(Page-level text extractions)
───
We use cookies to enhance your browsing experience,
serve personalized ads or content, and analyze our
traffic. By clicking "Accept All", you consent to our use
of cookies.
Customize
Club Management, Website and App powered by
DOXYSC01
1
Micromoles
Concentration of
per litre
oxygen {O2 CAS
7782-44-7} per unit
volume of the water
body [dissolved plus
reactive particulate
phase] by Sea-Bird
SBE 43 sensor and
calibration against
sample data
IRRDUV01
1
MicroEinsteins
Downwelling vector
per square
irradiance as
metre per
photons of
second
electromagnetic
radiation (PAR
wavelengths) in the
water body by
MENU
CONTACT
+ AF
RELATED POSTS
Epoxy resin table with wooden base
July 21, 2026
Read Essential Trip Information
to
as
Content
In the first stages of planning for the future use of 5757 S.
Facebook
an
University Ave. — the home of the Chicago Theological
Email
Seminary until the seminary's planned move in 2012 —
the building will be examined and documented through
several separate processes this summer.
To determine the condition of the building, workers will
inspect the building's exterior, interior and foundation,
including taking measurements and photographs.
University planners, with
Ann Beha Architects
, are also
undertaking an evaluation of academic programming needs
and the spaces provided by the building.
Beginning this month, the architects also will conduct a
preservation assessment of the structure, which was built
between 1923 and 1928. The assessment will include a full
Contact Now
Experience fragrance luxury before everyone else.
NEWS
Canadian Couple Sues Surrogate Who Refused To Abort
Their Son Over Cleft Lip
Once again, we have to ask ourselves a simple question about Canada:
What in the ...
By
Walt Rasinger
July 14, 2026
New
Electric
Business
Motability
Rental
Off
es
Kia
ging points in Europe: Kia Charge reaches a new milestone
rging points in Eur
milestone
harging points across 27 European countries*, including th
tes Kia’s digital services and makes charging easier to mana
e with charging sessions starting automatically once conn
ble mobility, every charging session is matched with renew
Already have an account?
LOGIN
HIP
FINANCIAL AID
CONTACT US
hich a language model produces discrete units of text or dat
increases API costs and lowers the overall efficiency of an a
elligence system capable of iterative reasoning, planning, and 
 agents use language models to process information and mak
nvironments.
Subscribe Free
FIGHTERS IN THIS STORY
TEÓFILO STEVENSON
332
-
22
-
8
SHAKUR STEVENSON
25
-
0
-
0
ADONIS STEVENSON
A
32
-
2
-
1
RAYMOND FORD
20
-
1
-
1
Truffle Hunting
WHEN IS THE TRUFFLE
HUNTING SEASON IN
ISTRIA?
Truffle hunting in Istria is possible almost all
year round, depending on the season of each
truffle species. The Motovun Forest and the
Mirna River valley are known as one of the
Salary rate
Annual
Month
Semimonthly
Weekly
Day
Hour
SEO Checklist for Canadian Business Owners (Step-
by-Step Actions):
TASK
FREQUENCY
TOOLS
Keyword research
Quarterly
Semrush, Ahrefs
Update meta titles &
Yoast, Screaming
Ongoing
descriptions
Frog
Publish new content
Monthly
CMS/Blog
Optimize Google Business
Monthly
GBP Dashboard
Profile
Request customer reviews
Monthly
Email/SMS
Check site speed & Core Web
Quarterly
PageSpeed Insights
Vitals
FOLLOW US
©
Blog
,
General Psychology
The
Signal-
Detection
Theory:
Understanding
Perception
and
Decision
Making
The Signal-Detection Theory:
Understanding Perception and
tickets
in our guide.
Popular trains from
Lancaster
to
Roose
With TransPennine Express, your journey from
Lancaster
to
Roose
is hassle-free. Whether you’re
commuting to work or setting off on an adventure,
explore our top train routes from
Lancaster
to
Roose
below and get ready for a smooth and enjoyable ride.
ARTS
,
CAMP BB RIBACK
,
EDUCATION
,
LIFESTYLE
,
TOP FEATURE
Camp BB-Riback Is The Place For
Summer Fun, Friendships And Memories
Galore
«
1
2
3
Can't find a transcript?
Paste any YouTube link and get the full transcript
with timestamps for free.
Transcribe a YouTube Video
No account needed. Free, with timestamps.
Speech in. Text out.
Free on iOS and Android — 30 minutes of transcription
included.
───
▶ _WORK TASK_:
Please quote every line of the data above word for word, in its original order.

▶ _TASK RESPONSE_:
We use cookies to enhance your browsing experience,
serve personalized ads or content, and analyze our
traffic. By clicking "Accept All", you consent to our use
of cookies.
Customize
Club Management, Website and App powered by
DOXYSC01
1
Micromoles
Concentration of
per litre
oxygen {O2 CAS
7782-44-7} per unit
volume of the water
body [dissolved plus
reactive particulate
phase] by Sea-Bird
SBE 43 sensor and
calibration against
sample data
IRRDUV01
1
MicroEinsteins
Downwelling vector
per square
irradiance as
metre per
photons of
second
electromagnetic
radiation (PAR
wavelengths) in the
water body by
MENU
CONTACT
+ AF
RELATED POSTS
Epoxy resin table with wooden base
July 21, 2026
Read Essential Trip Information
to
as
Content
In the first stages of planning for the future use of 5757 S.
Facebook
an
University Ave. — the home of the Chicago Theological
Email
Seminary until the seminary's planned move in 2012 —
the building will be examined and documented through
several separate processes this summer.
To determine the condition of the building, workers will
inspect the building's exterior, interior and foundation,
including taking measurements and photographs.
University planners, with
Ann Beha Architects
, are also
undertaking an evaluation of academic programming needs
and the spaces provided by the building.
Beginning this month, the architects also will conduct a
preservation assessment of the structure, which was built
between 1923 and 1928. The assessment will include a full
Contact Now
Experience fragrance luxury before everyone else.
NEWS
Canadian Couple Sues Surrogate Who Refused To Abort
Their Son Over Cleft Lip
Once again, we have to ask ourselves a simple question about Canada:
What in the ...
By
Walt Rasinger
July 14, 2026
New
Electric
Business
Motability
Rental
Off
es
Kia
ging points in Europe: Kia Charge reaches a new milestone
rging points in Eur
milestone
harging points across 27 European countries*, including th
tes Kia’s digital services and makes charging easier to mana
e with charging sessions starting automatically once conn
ble mobility, every charging session is matched with renew
Already have an account?
LOGIN
HIP
FINANCIAL AID
CONTACT US
hich a language model produces discrete units of text or dat
increases API costs and lowers the overall efficiency of an a
elligence system capable of iterative reasoning, planning, and 
 agents use language models to process information and mak
nvironments.
Subscribe Free
FIGHTERS IN THIS STORY
TEÓFILO STEVENSON
332
-
22
-
8
SHAKUR STEVENSON
25
-
0
-
0
ADONIS STEVENSON
A
32
-
2
-
1
RAYMOND FORD
20
-
1
-
1
Truffle Hunting
WHEN IS THE TRUFFLE
HUNTING SEASON IN
ISTRIA?
Truffle hunting in Istria is possible almost all
year round, depending on the season of each
truffle species. The Motovun Forest and the
Mirna River valley are known as one of the
Salary rate
Annual
Month
Semimonthly
Weekly
Day
Hour
SEO Checklist for Canadian Business Owners (Step-
by-Step Actions):
TASK
FREQUENCY
TOOLS
Keyword research
Quarterly
Semrush, Ahrefs
Update meta titles &
Yoast, Screaming
Ongoing
descriptions
Frog
Publish new content
Monthly
CMS/Blog
Optimize Google Business
Monthly
GBP Dashboard
Profile
Request customer reviews
Monthly
Email/SMS
Check site speed & Core Web
Quarterly
PageSpeed Insights
Vitals
FOLLOW US
©
Blog
,
General Psychology
The
Signal-
Detection
Theory:
Understanding
Perception
and
Decision
Making
The Signal-Detection Theory:
Understanding Perception and
tickets
in our guide.
Popular trains from
Lancaster
to
Roose
With TransPennine Express, your journey from
Lancaster
to
Roose
is hassle-free. Whether you’re
commuting to work or setting off on an adventure,
explore our top train routes from
Lancaster
to
Roose
below and get ready for a smooth and enjoyable ride.
ARTS
,
CAMP BB RIBACK
,
EDUCATION
,
LIFESTYLE
,
TOP FEATURE
Camp BB-Riback Is The Place For
Summer Fun, Friendships And Memories
Galore
«
1
2
3
Can't find a transcript?
Paste any YouTube link and get the full transcript
with timestamps for free.
Transcribe a YouTube Video
No account needed. Free, with timestamps.
Speech in. Text out.
Free on iOS and Android — 30 minutes of transcription
included.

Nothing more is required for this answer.